But with a bolder plan to make working families the agents of change, Obama can take a historic opportunity to remodel the way we generate, transmit and use energy, stimulating the economy in the short term and building a broad green constituency of workers and industry in the long term.


For a green stimulus plan to achieve its goals, Obama needs to popularize environmentalism and empower Americans to control their energy use. Instead of a million solar roofs and hundreds of thousands of pricey Priuses, we need 30 million well-insulated ceilings and 15 million Chevy Cobalts (or similar cars that get thirty mpg or more) for the majority of American households that make less than $60,000 a year. A populist energy-efficiency stimulus plan will create jobs as it reduces energy use and costs, eliminates emissions and puts families in charge of their energy consumption. The stimulus package also needs to address the inadequacies and inequities of our system of generating, transmitting and consuming electricity so that the greatest burden does not fall disproportionately on working families.

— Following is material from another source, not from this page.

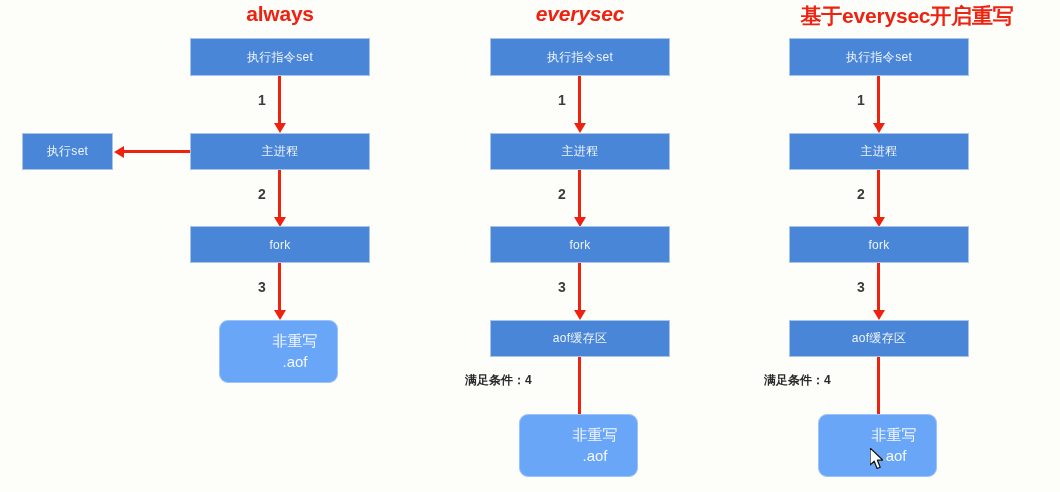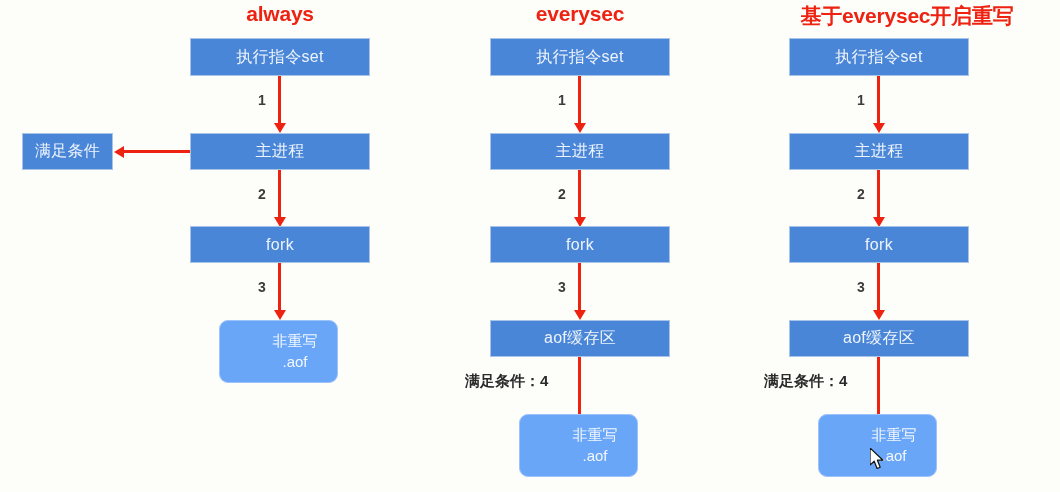"everysec" div.col-title { font-style: none -> italic }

An ambitious overhaul of America’s power grid would have short-term stimulus benefits while kicking off a long period of technological and commercial innovation.

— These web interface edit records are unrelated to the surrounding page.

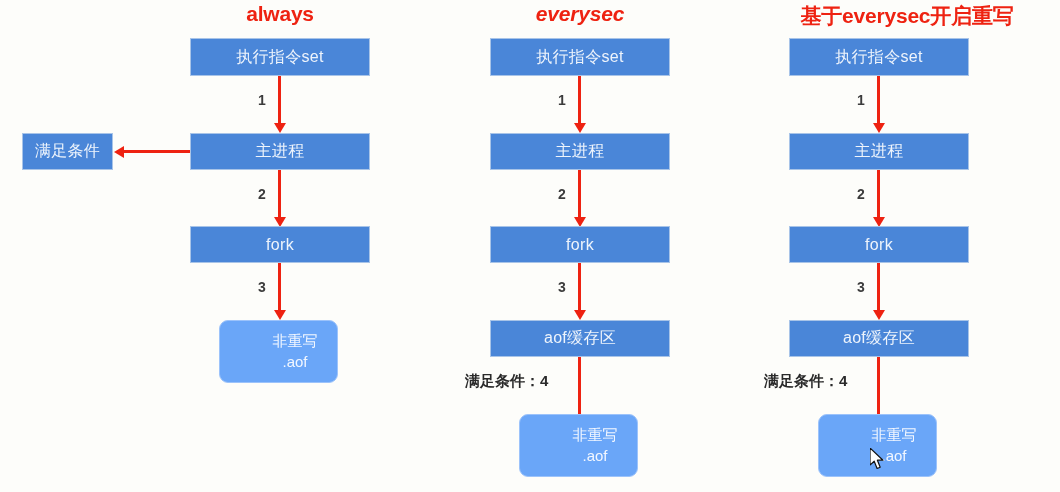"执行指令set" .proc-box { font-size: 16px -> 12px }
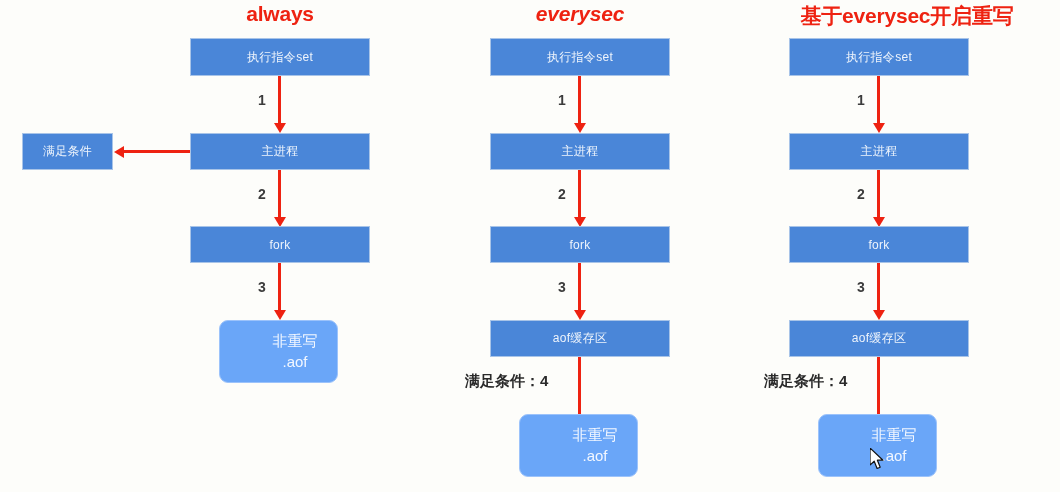"满足条件" div.proc-box { text: 满足条件 -> 执行set }
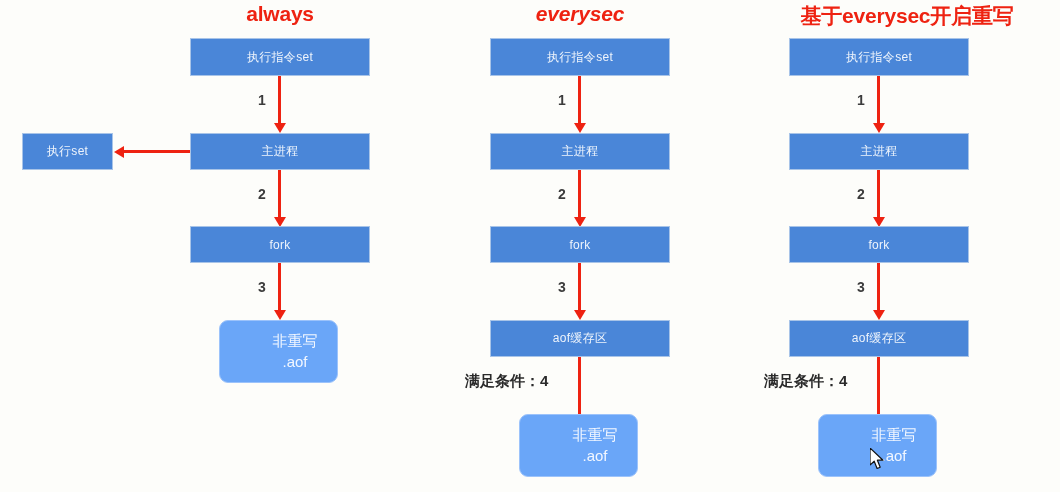"满足条件：4" .cond-label { font-size: 15px -> 12px }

At the heart of this green stimulus opportunity is recognizing that rising energy prices have been particularly unfair to low- and moderate-income Americans, draining their finances and putting them at the mercy of fluctuating global energy markets. While the average family spent about 4 percent of its income on gasoline in 2006, those making $15,000 to $40,000 spent 9 percent, and by this past summer they were spending 10 to 14 percent of their income on gas. Better-off families were able to change jobs or houses or buy a more efficient car, but those with lower incomes had few options. In a cruel trick of the market, rising gas prices made the least efficient gas guzzlers the cheapest cars available. Chained to high energy expenditures, low-income families saw their credit and standard of living erode so that by last summer 70 percent of them told the National Energy Assistance Directors Association that rising energy prices had changed their food-buying habits. Many said they skipped payments on credit cards, utilities, mortgages and auto loans to pay for gas, which meant that rising energy costs had spilled over into already shaky mortgage and credit markets. In 2008 utilities cut off 8 percent of accounts for nonpayment.